The delimiting quotes are escaped because they are Flex meta-characters.
For a single line... you can use this:
\"([^\\\"]|\\.)*\" {/*matches string-literal on a single line*/;}
How about using a start state...
int enter_dblquotes = 0;
%x DBLQUOTES
%%
\" { BEGIN(DBLQUOTES); enter_dblquotes++; }
<DBLQUOTES>*\"
{
if (enter_dblquotes){
handle_this_dblquotes(yytext);
BEGIN(INITIAL); /* revert back to normal */
enter_dblquotes--;
}
}
...more rules follow...
It was similar to that effect (flex uses %s or %x to indicate what state would be expected. When the flex input detects a quote, it switches to another state, then continues lexing until it reaches another quote, in which it reverts back to the normal state.

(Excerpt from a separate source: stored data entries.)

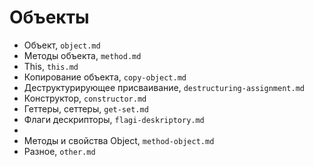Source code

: # Объекты

- Объект, `object.md`
- Методы объекта, `method.md`
- This, `this.md`
- Копирование объекта, `copy-object.md`
- Деструктурирующее присваивание, `destructuring-assignment.md`
- Конструктор, `constructor.md`
- Геттеры, сеттеры, `get-set.md`
- Флаги дескрипторы, `flagi-deskriptory.md`
- 
- Методы и свойства Object, `method-object.md`
- Разное, `other.md`
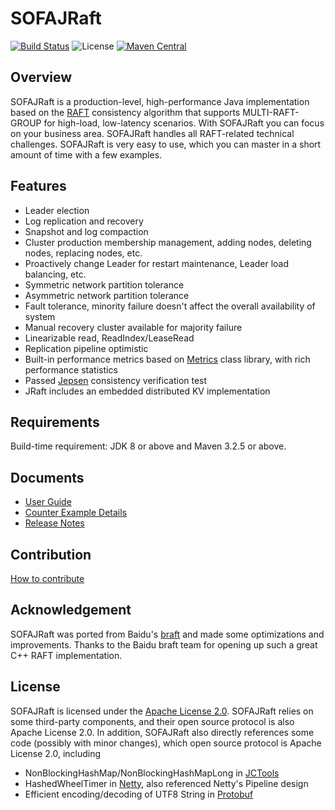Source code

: # SOFAJRaft

[![Build Status](https://travis-ci.com/sofastack/sofa-jraft.svg?branch=master)](https://travis-ci.com/sofastack/sofa-jraft)
![License](https://img.shields.io/badge/license-Apache--2.0-green.svg)
[![Maven Central](https://img.shields.io/maven-central/v/com.alipay.sofa/jraft-parent.svg?label=maven%20central)](https://search.maven.org/search?q=g:com.alipay.sofa%20AND%20sofa-jraft)

## Overview
SOFAJRaft is a production-level, high-performance Java implementation based on the [RAFT](https://raft.github.io/) consistency algorithm that supports MULTI-RAFT-GROUP for high-load, low-latency scenarios.
With SOFAJRaft you can focus on your business area. SOFAJRaft handles all RAFT-related technical challenges. SOFAJRaft is very easy to use, which you can master in a short amount of time with a few examples.

## Features
- Leader election
- Log replication and recovery
- Snapshot and log compaction
- Cluster production membership management, adding nodes, deleting nodes, replacing nodes, etc.
- Proactively change Leader for restart maintenance, Leader load balancing, etc.
- Symmetric network partition tolerance
- Asymmetric network partition tolerance
- Fault tolerance, minority failure doesn't affect the overall availability of system
- Manual recovery cluster available for majority failure
- Linearizable read, ReadIndex/LeaseRead
- Replication pipeline optimistic
- Built-in performance metrics based on [Metrics](https://metrics.dropwizard.io/4.0.0/getting-started.html) class library, with rich performance statistics
- Passed [Jepsen](https://github.com/jepsen-io/jepsen) consistency verification test
- JRaft includes an embedded distributed KV implementation

## Requirements
Build-time requirement: JDK 8 or above and Maven 3.2.5 or above.

## Documents
- [User Guide](https://github.com/sofastack/sofa-jraft/wiki)
- [Counter Example Details](https://github.com/sofastack/sofa-jraft/wiki/Counter-%E4%BE%8B%E5%AD%90%E8%AF%A6%E8%A7%A3)
- [Release Notes](https://github.com/sofastack/sofa-jraft/wiki/%E7%89%88%E6%9C%AC%E5%8F%91%E8%A1%8C%E6%97%A5%E5%BF%97)

## Contribution
[How to contribute](https://github.com/sofastack/sofa-jraft/wiki/%E5%A6%82%E4%BD%95%E5%8F%82%E4%B8%8E-SOFAJRaft-%E4%BB%A3%E7%A0%81%E8%B4%A1%E7%8C%AE)

## Acknowledgement
SOFAJRaft was ported from Baidu's [braft](https://github.com/brpc/braft) and made some optimizations and improvements. Thanks to the Baidu braft team for opening up such a great C++ RAFT implementation.

## License
SOFAJRaft is licensed under the [Apache License 2.0](./LICENSE). SOFAJRaft relies on some third-party components, and their open source protocol is also Apache License 2.0.
In addition, SOFAJRaft also directly references some code (possibly with minor changes), which open source protocol is Apache License 2.0, including
- NonBlockingHashMap/NonBlockingHashMapLong in [JCTools](https://github.com/JCTools/JCTools)
- HashedWheelTimer in [Netty](https://github.com/netty/netty), also referenced Netty's Pipeline design
- Efficient encoding/decoding of UTF8 String in [Protobuf](https://github.com/protocolbuffers/protobuf)

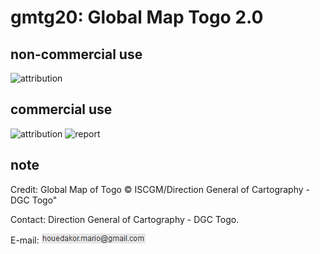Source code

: # gmtg20: Global Map Togo 2.0
## non-commercial use
![attribution](https://globalmaps.github.io/globalmaps/attribution.png)
## commercial use
![attribution](https://globalmaps.github.io/globalmaps/attribution.png)  ![report](https://globalmaps.github.io/globalmaps/report.png)

## note
Credit: Global Map of Togo © ISCGM/Direction General of Cartography - DGC Togo"

Contact: Direction General of Cartography - DGC Togo.

E-mail: ![email](email.png)
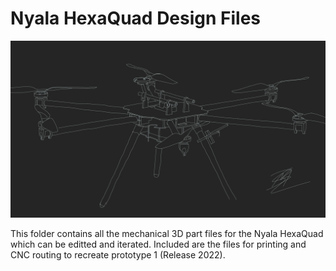 # Nyala HexaQuad Design Files

<a href="https://github.com/landrs-toolkit/LANDRs-Science-Drone/blob/main/docs/Images/Aesthetic/HexaQuadTracing.jpg">
         <img alt="3DPrintBanner" src="../docs/Images/Aesthetic/HexaQuadTracing.jpg">
 </a>

This folder contains all the mechanical 3D part files for the Nyala HexaQuad which can be editted and iterated. Included are the files for printing and CNC routing to recreate prototype 1 (Release 2022).
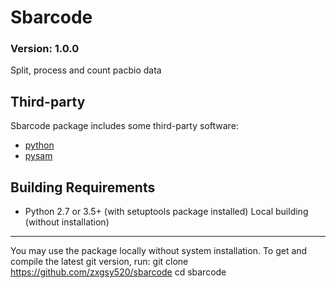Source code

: Sbarcode
==============
### Version: 1.0.0
Split, process and count pacbio data

Third-party
-----------
Sbarcode package includes some third-party software:
* [python](https://www.python.org/)
* [pysam](https://pypi.org/project/pysam/)

Building Requirements
---------------------
* Python 2.7 or 3.5+ (with setuptools package installed)
Local building (without installation)
-------------------------------------

You may use the package locally without system installation.
To get and compile the latest git version, run:
    git clone https://github.com/zxgsy520/sbarcode
    cd sbarcode
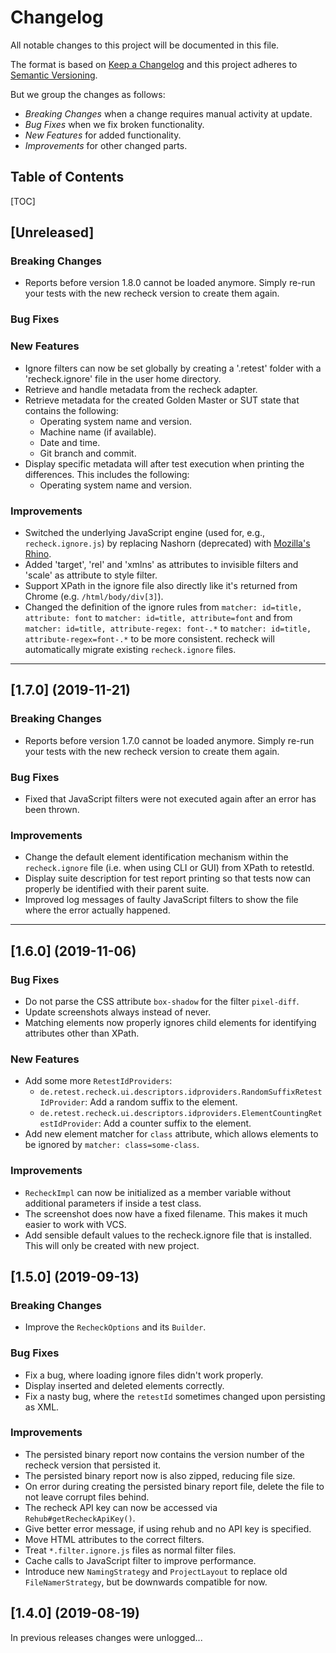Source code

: Changelog
=========

All notable changes to this project will be documented in this file.

The format is based on [Keep a Changelog](https://keepachangelog.com/) and this project adheres to
[Semantic Versioning](https://semver.org/).

But we group the changes as follows:

* *Breaking Changes* when a change requires manual activity at update.
* *Bug Fixes* when we fix broken functionality.
* *New Features* for added functionality.
* *Improvements* for other changed parts.


Table of Contents
-----------------

[TOC]


[Unreleased]
------------

### Breaking Changes

* Reports before version 1.8.0 cannot be loaded anymore. Simply re-run your tests with the new recheck version to create them again.

### Bug Fixes

### New Features

* Ignore filters can now be set globally by creating a '.retest' folder with a 'recheck.ignore' file in the user home directory.
* Retrieve and handle metadata from the recheck adapter.
* Retrieve metadata for the created Golden Master or SUT state that contains the following:
    * Operating system name and version.
    * Machine name (if available).
    * Date and time.
    * Git branch and commit.
* Display specific metadata will after test execution when printing the differences. This includes the following:
    * Operating system name and version.

### Improvements

* Switched the underlying JavaScript engine (used for, e.g., `recheck.ignore.js`) by replacing Nashorn (deprecated) with [Mozilla's Rhino](https://github.com/mozilla/rhino/).
* Added 'target', 'rel' and 'xmlns' as attributes to invisible filters and 'scale' as attribute to style filter.
* Support XPath in the ignore file also directly like it's returned from Chrome (e.g. `/html/body/div[3]`).
* Changed the definition of the ignore rules from `matcher: id=title, attribute: font` to `matcher: id=title, attribute=font` and from `matcher: id=title, attribute-regex: font-.*` to `matcher: id=title, attribute-regex=font-.*` to be more consistent. recheck will automatically migrate existing `recheck.ignore` files.

--------------------------------------------------------------------------------


[1.7.0] (2019-11-21)
--------------------

### Breaking Changes

* Reports before version 1.7.0 cannot be loaded anymore. Simply re-run your tests with the new recheck version to create them again.

### Bug Fixes

* Fixed that JavaScript filters were not executed again after an error has been thrown.

### Improvements

* Change the default element identification mechanism within the `recheck.ignore` file (i.e. when using CLI or GUI) from XPath to retestId.
* Display suite description for test report printing so that tests now can properly be identified with their parent suite.
* Improved log messages of faulty JavaScript filters to show the file where the error actually happened.


--------------------------------------------------------------------------------


[1.6.0] (2019-11-06)
--------------------

### Bug Fixes

* Do not parse the CSS attribute `box-shadow` for the filter `pixel-diff`.
* Update screenshots always instead of never.
* Matching elements now properly ignores child elements for identifying attributes other than XPath.

### New Features

* Add some more `RetestIdProviders`:
    * `de.retest.recheck.ui.descriptors.idproviders.RandomSuffixRetestIdProvider`: Add a random suffix to the element.
    * `de.retest.recheck.ui.descriptors.idproviders.ElementCountingRetestIdProvider`: Add a counter suffix to the element.
* Add new element matcher for `class` attribute, which allows elements to be ignored by `matcher: class=some-class`.

### Improvements

* `RecheckImpl` can now be initialized as a member variable without additional parameters if inside a test class.
* The screenshot does now have a fixed filename. This makes it much easier to work with VCS.
* Add sensible default values to the recheck.ignore file that is installed. This will only be created with new project.


[1.5.0] (2019-09-13)
--------------------

### Breaking Changes

* Improve the `RecheckOptions` and its `Builder`.

### Bug Fixes

* Fix a bug, where loading ignore files didn't work properly.
* Display inserted and deleted elements correctly.
* Fix a nasty bug, where the `retestId` sometimes changed upon persisting as XML.

### Improvements

* The persisted binary report now contains the version number of the recheck version that persisted it.
* The persisted binary report now is also zipped, reducing file size.
* On error during creating the persisted binary report file, delete the file to not leave corrupt files behind. 
* The recheck API key can now be accessed via `Rehub#getRecheckApiKey()`.
* Give better error message, if using rehub and no API key is specified.
* Move HTML attributes to the correct filters.
* Treat `*.filter.ignore.js` files as normal filter files.
* Cache calls to JavaScript filter to improve performance.
* Introduce new `NamingStrategy` and `ProjectLayout` to replace old `FileNamerStrategy`, but be downwards compatible for now.


[1.4.0] (2019-08-19)
--------------------

In previous releases changes were unlogged...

Paste my code snippet about handling string in flex, hope inspire your thinking.
Use Start Condition to handle string literal will be more scalable and clear.
%x SINGLE_STRING
%%
\" BEGIN(SINGLE_STRING);
<SINGLE_STRING>{
\n yyerror("the string misses \" to termiate before newline");
<<EOF>> yyerror("the string misses \" to terminate before EOF");
([^\\\"]|\\.)* {/* do your work like save in here */}
\" BEGIN(INITIAL);
. ;
}
This is what we use in Zolang for single line string literals with embedded templates ${...}
\"(\$\{.*\}|\\.|[^\"\\])*\"
An answer that arrives late but which can be useful for the next one who will need it:
\"(([^\"]|\\\")*[^\\])?\"